* [ABOUT THIS TASK] Show every line of the data where the word "parte" can be found.

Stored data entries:
────
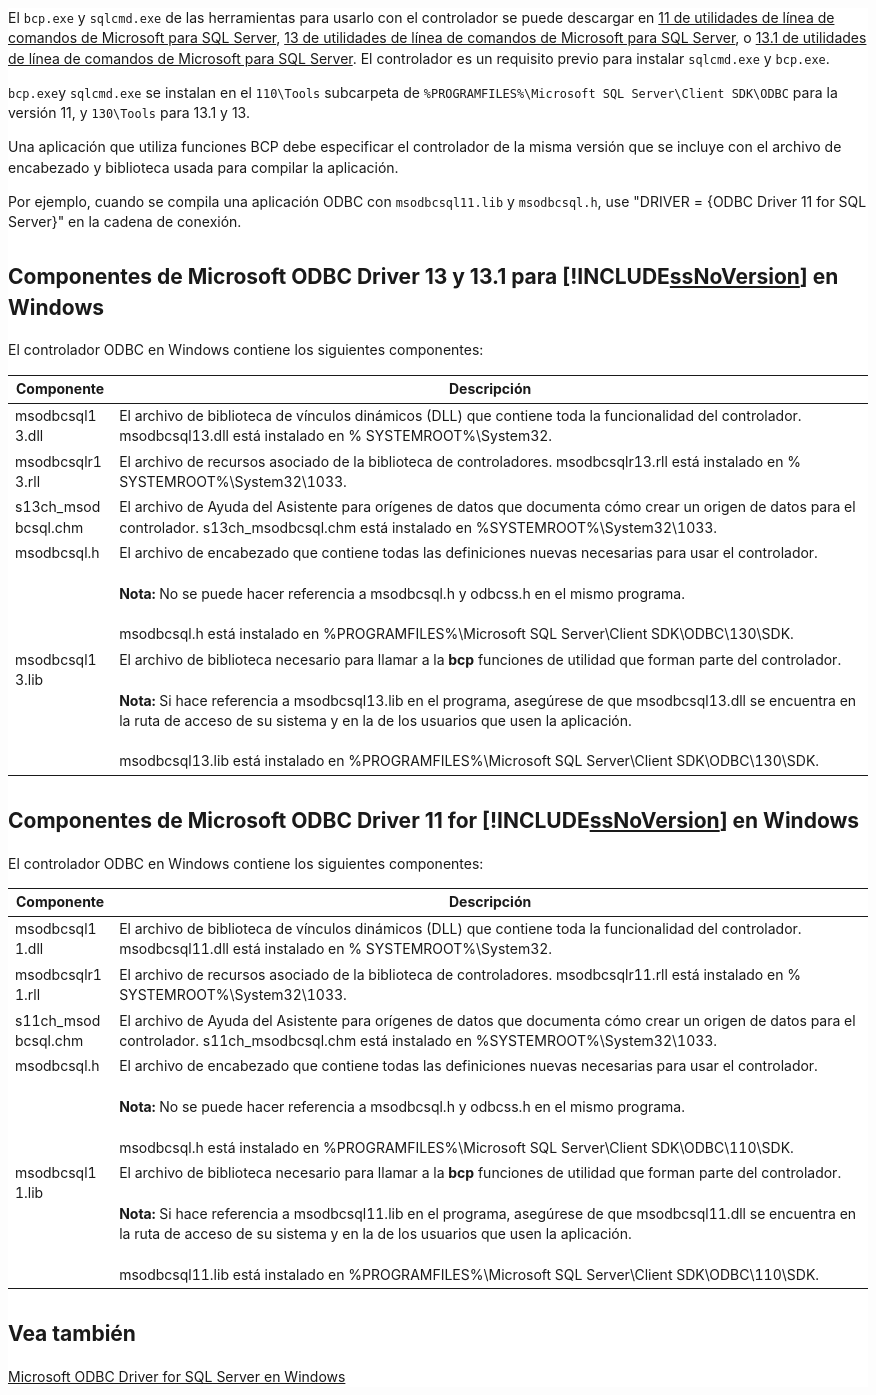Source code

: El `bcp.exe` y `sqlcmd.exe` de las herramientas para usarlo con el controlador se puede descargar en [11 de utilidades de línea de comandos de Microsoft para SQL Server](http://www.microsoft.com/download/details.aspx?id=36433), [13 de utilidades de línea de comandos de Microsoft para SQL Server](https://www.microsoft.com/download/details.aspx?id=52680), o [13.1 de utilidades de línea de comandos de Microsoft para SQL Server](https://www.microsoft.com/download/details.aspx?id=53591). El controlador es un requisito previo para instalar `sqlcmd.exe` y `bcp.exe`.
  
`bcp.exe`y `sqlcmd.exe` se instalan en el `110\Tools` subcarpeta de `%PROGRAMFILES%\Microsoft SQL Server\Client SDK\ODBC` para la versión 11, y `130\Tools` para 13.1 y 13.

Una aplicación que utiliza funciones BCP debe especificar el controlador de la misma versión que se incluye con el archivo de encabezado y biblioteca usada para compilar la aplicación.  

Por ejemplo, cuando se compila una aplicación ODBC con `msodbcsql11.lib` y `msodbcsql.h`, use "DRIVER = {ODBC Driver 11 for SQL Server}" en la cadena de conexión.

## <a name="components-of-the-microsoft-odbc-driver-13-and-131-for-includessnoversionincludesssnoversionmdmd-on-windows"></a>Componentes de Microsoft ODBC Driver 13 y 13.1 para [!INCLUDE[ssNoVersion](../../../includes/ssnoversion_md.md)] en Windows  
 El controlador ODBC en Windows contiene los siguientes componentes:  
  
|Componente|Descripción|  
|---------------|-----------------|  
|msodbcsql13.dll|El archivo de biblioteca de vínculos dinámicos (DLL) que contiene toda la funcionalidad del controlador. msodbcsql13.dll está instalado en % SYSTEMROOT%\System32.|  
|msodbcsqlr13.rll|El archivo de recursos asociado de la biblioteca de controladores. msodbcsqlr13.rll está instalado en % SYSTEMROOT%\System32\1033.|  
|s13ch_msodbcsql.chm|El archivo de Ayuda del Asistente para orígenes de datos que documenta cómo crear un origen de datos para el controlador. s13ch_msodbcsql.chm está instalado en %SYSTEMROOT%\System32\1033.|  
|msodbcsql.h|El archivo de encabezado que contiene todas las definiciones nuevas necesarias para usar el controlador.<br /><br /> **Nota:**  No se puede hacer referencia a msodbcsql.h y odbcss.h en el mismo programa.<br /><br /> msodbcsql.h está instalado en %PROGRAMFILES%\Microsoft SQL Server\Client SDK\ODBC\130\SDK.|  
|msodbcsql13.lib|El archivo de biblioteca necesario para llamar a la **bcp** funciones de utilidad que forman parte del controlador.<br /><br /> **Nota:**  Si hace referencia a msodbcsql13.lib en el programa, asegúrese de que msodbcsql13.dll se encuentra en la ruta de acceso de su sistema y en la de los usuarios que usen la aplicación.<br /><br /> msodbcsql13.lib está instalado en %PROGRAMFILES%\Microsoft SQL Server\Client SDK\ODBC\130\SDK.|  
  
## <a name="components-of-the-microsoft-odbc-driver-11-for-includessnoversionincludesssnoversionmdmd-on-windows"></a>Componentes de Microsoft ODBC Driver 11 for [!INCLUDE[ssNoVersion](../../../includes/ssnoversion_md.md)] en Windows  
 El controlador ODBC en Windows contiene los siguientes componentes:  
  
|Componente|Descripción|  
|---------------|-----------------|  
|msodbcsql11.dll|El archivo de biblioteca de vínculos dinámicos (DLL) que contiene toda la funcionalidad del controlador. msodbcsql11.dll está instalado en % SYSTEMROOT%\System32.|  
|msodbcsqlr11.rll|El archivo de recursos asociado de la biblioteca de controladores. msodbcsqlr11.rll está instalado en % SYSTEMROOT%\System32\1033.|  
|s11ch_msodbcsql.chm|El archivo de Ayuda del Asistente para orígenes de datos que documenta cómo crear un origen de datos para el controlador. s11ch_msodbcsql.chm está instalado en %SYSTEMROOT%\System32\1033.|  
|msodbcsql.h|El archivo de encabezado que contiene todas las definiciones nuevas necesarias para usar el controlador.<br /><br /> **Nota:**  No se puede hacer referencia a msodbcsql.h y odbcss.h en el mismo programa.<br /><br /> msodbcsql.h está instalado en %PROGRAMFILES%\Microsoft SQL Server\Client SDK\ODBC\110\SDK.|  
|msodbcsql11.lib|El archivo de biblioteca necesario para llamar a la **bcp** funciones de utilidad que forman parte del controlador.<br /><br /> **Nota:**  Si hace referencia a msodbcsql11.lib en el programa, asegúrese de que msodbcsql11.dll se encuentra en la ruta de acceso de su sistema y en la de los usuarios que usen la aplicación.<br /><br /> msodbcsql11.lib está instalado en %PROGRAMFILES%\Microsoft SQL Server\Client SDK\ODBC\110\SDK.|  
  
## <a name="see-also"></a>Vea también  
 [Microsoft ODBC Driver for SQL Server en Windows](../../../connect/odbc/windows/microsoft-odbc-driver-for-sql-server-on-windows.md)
────
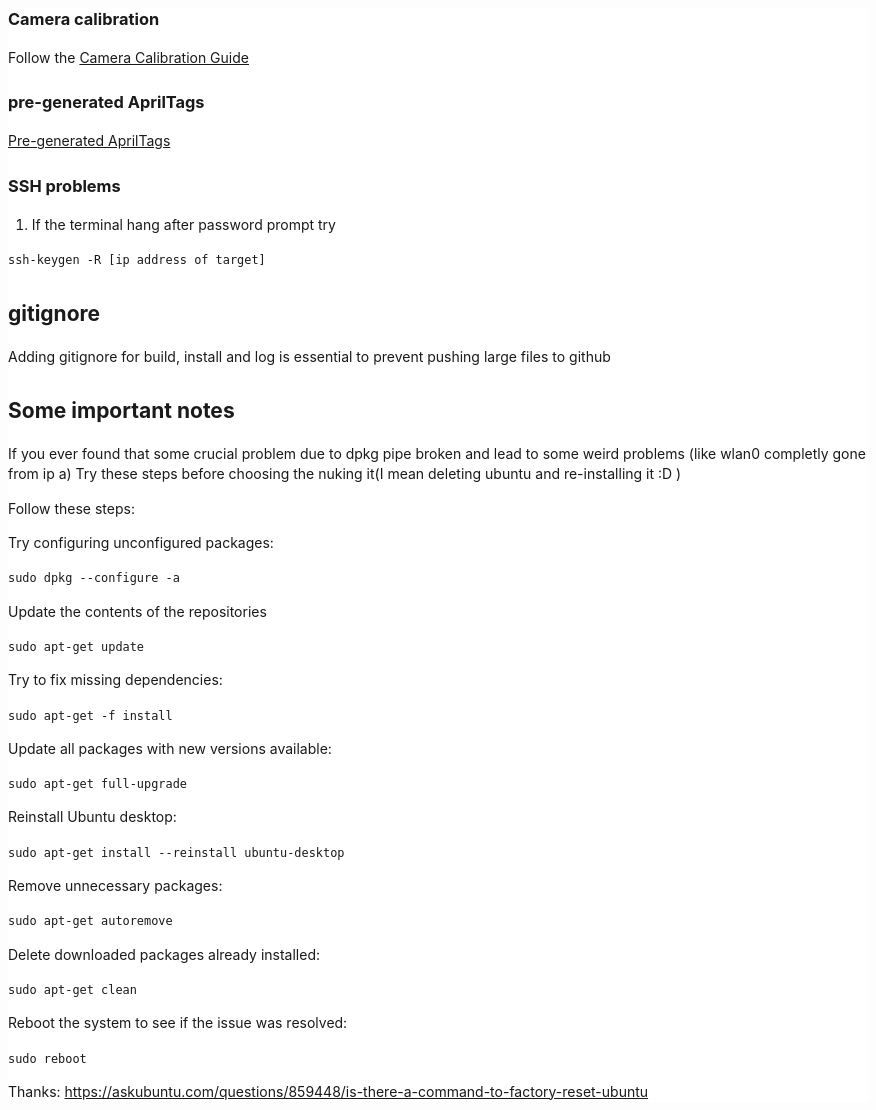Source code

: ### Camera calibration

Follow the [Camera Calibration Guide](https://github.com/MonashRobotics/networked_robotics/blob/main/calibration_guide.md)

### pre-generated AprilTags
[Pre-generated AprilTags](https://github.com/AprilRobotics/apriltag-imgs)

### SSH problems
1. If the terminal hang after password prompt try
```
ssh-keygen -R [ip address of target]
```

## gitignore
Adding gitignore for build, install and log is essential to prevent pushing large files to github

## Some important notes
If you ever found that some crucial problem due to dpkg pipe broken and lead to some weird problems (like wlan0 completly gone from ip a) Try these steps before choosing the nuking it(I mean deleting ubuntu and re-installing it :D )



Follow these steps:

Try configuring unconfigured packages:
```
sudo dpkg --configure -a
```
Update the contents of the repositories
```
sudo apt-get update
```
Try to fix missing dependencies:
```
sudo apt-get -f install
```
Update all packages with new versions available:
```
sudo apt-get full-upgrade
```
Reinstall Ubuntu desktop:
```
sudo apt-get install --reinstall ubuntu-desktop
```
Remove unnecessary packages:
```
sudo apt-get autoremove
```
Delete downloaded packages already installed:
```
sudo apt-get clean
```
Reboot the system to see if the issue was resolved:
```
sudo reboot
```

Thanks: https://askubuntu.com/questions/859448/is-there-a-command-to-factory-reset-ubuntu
────
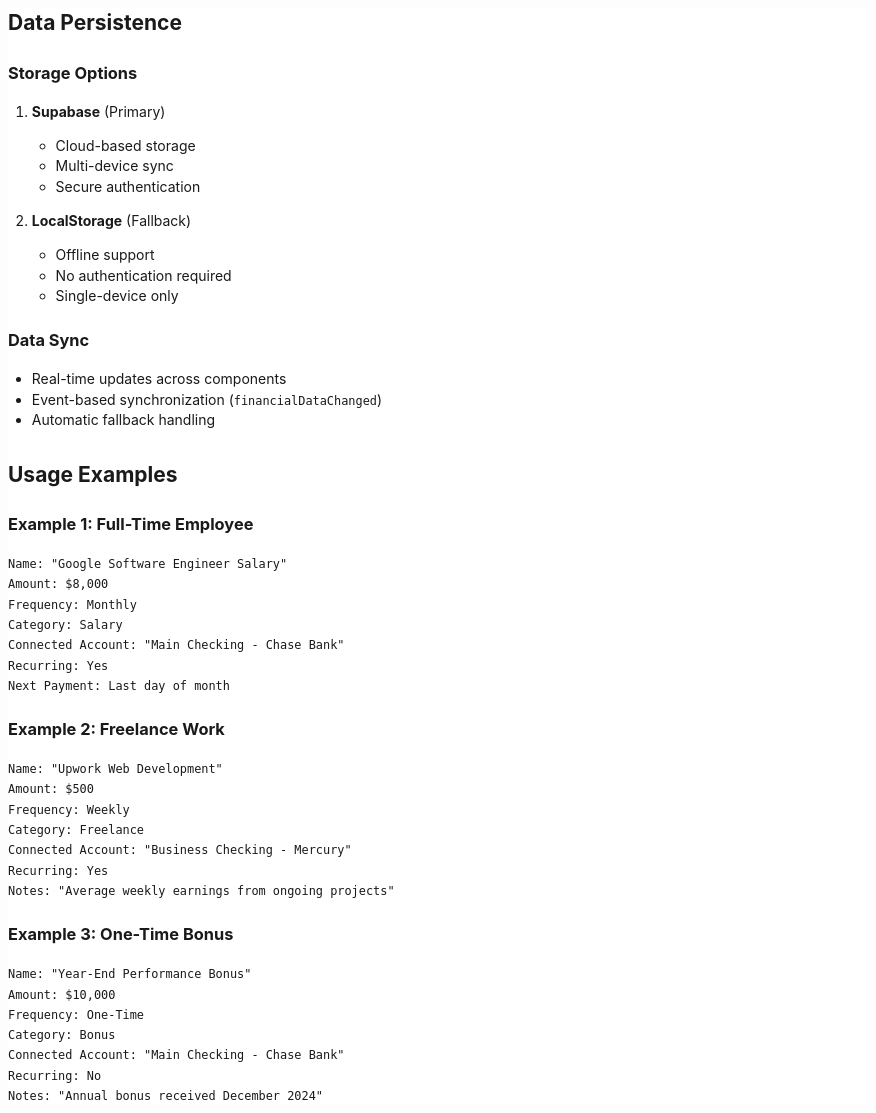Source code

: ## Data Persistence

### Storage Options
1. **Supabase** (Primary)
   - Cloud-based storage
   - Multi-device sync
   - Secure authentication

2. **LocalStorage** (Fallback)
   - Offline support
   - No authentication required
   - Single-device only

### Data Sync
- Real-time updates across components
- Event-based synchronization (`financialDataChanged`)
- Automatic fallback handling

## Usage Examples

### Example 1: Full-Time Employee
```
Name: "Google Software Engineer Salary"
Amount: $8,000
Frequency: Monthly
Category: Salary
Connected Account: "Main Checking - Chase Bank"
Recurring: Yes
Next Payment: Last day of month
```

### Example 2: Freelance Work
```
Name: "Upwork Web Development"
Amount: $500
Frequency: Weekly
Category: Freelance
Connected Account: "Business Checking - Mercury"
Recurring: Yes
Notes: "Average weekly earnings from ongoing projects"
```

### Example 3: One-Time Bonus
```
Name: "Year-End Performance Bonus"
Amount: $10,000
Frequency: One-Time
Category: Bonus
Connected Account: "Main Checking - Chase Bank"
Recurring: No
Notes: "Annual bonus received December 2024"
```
────
* [EXERCISE RESULT]
|msodbcsql13.lib|El archivo de biblioteca necesario para llamar a la **bcp** funciones de utilidad que forman parte del controlador.<br /><br /> **Nota:**  Si hace referencia a msodbcsql13.lib en el programa, asegúrese de que msodbcsql13.dll se encuentra en la ruta de acceso de su sistema y en la de los usuarios que usen la aplicación.<br /><br /> msodbcsql13.lib está instalado en %PROGRAMFILES%\Microsoft SQL Server\Client SDK\ODBC\130\SDK.|  
|msodbcsql11.lib|El archivo de biblioteca necesario para llamar a la **bcp** funciones de utilidad que forman parte del controlador.<br /><br /> **Nota:**  Si hace referencia a msodbcsql11.lib en el programa, asegúrese de que msodbcsql11.dll se encuentra en la ruta de acceso de su sistema y en la de los usuarios que usen la aplicación.<br /><br /> msodbcsql11.lib está instalado en %PROGRAMFILES%\Microsoft SQL Server\Client SDK\ODBC\110\SDK.|  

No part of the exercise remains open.